§ **BRIEF**:
Give back the lines below verbatim, omitting all pictures.

§ **PROVIDED MATERIAL**:
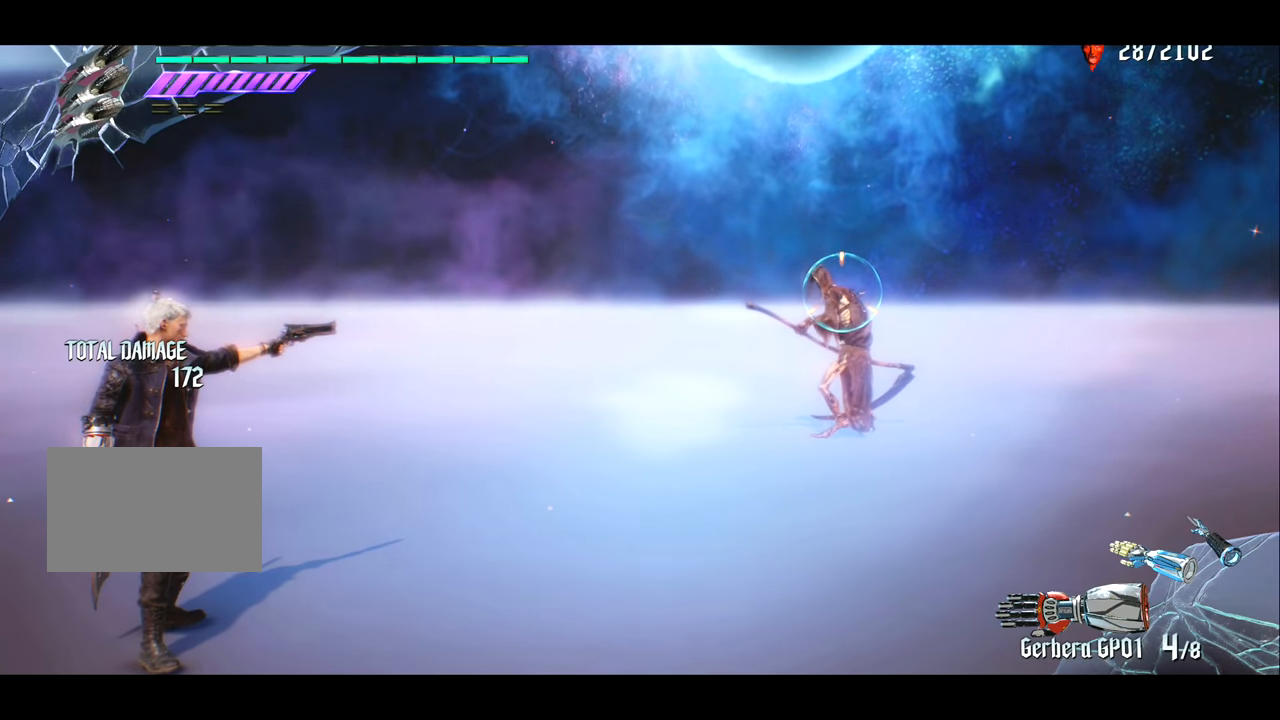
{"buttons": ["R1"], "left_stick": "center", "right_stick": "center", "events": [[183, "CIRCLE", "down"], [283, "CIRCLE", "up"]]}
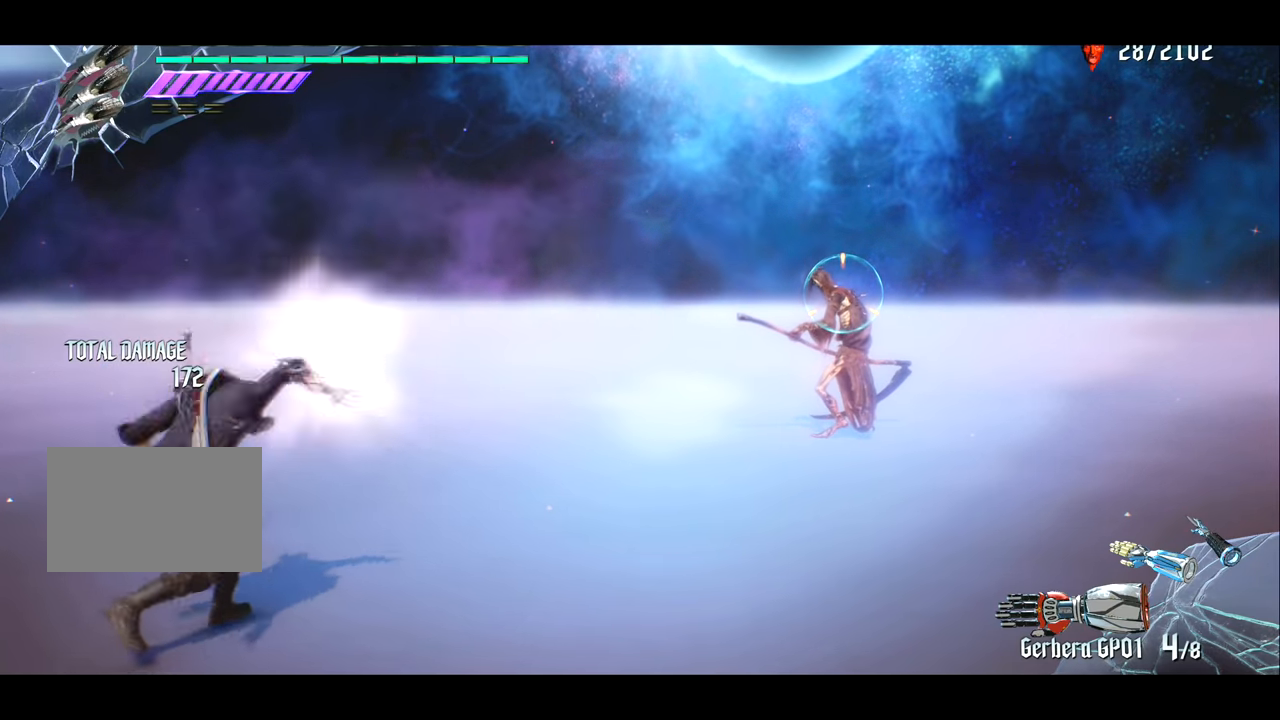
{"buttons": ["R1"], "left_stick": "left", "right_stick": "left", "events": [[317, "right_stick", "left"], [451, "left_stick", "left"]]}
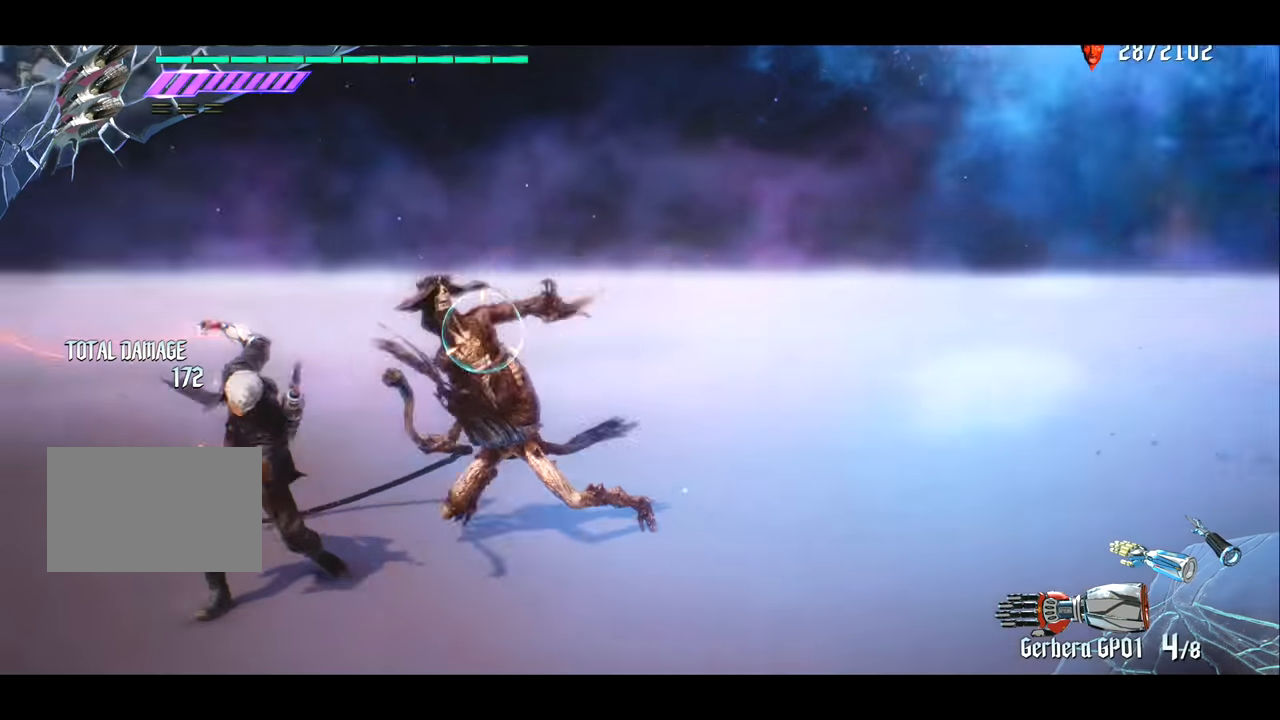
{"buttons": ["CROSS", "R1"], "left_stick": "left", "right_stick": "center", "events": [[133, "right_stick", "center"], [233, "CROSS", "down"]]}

§ **ANSWER TO THIS EXERCISE**:
{"buttons": ["R1"], "left_stick": "center", "right_stick": "center", "events": [[183, "CIRCLE", "down"], [283, "CIRCLE", "up"]]}
{"buttons": ["R1"], "left_stick": "left", "right_stick": "left", "events": [[317, "right_stick", "left"], [451, "left_stick", "left"]]}
{"buttons": ["CROSS", "R1"], "left_stick": "left", "right_stick": "center", "events": [[133, "right_stick", "center"], [233, "CROSS", "down"]]}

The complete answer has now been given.